Write the records out again. Match them exactly.

==== GIVEN ENTRIES

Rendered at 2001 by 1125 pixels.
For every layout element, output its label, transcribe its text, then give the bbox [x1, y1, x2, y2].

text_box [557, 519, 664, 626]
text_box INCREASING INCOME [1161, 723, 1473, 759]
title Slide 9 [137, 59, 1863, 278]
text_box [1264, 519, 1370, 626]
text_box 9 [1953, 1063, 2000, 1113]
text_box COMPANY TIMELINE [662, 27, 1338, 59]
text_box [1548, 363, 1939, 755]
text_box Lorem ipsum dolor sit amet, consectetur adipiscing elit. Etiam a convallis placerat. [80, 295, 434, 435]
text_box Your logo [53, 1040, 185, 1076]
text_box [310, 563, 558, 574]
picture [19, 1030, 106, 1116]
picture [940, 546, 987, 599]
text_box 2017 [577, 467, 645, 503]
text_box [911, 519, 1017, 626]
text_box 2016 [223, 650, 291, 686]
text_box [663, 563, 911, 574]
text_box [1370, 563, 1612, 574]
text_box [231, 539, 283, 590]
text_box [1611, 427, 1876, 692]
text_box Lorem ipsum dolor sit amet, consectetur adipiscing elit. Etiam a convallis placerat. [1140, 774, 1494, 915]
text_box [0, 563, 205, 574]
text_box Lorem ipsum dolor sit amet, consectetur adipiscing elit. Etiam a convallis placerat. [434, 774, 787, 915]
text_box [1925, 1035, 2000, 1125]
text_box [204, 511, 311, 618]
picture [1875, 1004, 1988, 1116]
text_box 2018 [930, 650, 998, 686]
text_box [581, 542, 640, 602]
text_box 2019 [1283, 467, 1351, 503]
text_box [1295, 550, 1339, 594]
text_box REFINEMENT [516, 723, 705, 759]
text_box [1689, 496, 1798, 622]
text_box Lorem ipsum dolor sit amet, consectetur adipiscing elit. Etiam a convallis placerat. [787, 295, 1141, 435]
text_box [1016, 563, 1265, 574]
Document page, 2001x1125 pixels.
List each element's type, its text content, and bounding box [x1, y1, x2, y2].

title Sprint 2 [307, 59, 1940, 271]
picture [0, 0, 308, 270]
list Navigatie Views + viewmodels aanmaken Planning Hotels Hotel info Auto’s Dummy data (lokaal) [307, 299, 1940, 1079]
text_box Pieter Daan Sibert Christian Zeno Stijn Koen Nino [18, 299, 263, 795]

========

THE ANSWER:
Rendered at 2001 by 1125 pixels.
For every layout element, output its label, transcribe its text, then give the bbox [x1, y1, x2, y2].

text_box [557, 519, 664, 626]
text_box INCREASING INCOME [1161, 723, 1473, 759]
title Slide 9 [137, 59, 1863, 278]
text_box [1264, 519, 1370, 626]
text_box 9 [1953, 1063, 2000, 1113]
text_box COMPANY TIMELINE [662, 27, 1338, 59]
text_box [1548, 363, 1939, 755]
text_box Lorem ipsum dolor sit amet, consectetur adipiscing elit. Etiam a convallis placerat. [80, 295, 434, 435]
text_box Your logo [53, 1040, 185, 1076]
text_box [310, 563, 558, 574]
picture [19, 1030, 106, 1116]
picture [940, 546, 987, 599]
text_box 2017 [577, 467, 645, 503]
text_box [911, 519, 1017, 626]
text_box 2016 [223, 650, 291, 686]
text_box [663, 563, 911, 574]
text_box [1370, 563, 1612, 574]
text_box [231, 539, 283, 590]
text_box [1611, 427, 1876, 692]
text_box Lorem ipsum dolor sit amet, consectetur adipiscing elit. Etiam a convallis placerat. [1140, 774, 1494, 915]
text_box [0, 563, 205, 574]
text_box Lorem ipsum dolor sit amet, consectetur adipiscing elit. Etiam a convallis placerat. [434, 774, 787, 915]
text_box [1925, 1035, 2000, 1125]
text_box [204, 511, 311, 618]
picture [1875, 1004, 1988, 1116]
text_box 2018 [930, 650, 998, 686]
text_box [581, 542, 640, 602]
text_box 2019 [1283, 467, 1351, 503]
text_box [1295, 550, 1339, 594]
text_box REFINEMENT [516, 723, 705, 759]
text_box [1689, 496, 1798, 622]
text_box Lorem ipsum dolor sit amet, consectetur adipiscing elit. Etiam a convallis placerat. [787, 295, 1141, 435]
text_box [1016, 563, 1265, 574]
Document page, 2001x1125 pixels.
List each element's type, its text content, and bounding box [x1, y1, x2, y2].

title Sprint 2 [307, 59, 1940, 271]
picture [0, 0, 308, 270]
list Navigatie Views + viewmodels aanmaken Planning Hotels Hotel info Auto’s Dummy data (lokaal) [307, 299, 1940, 1079]
text_box Pieter Daan Sibert Christian Zeno Stijn Koen Nino [18, 299, 263, 795]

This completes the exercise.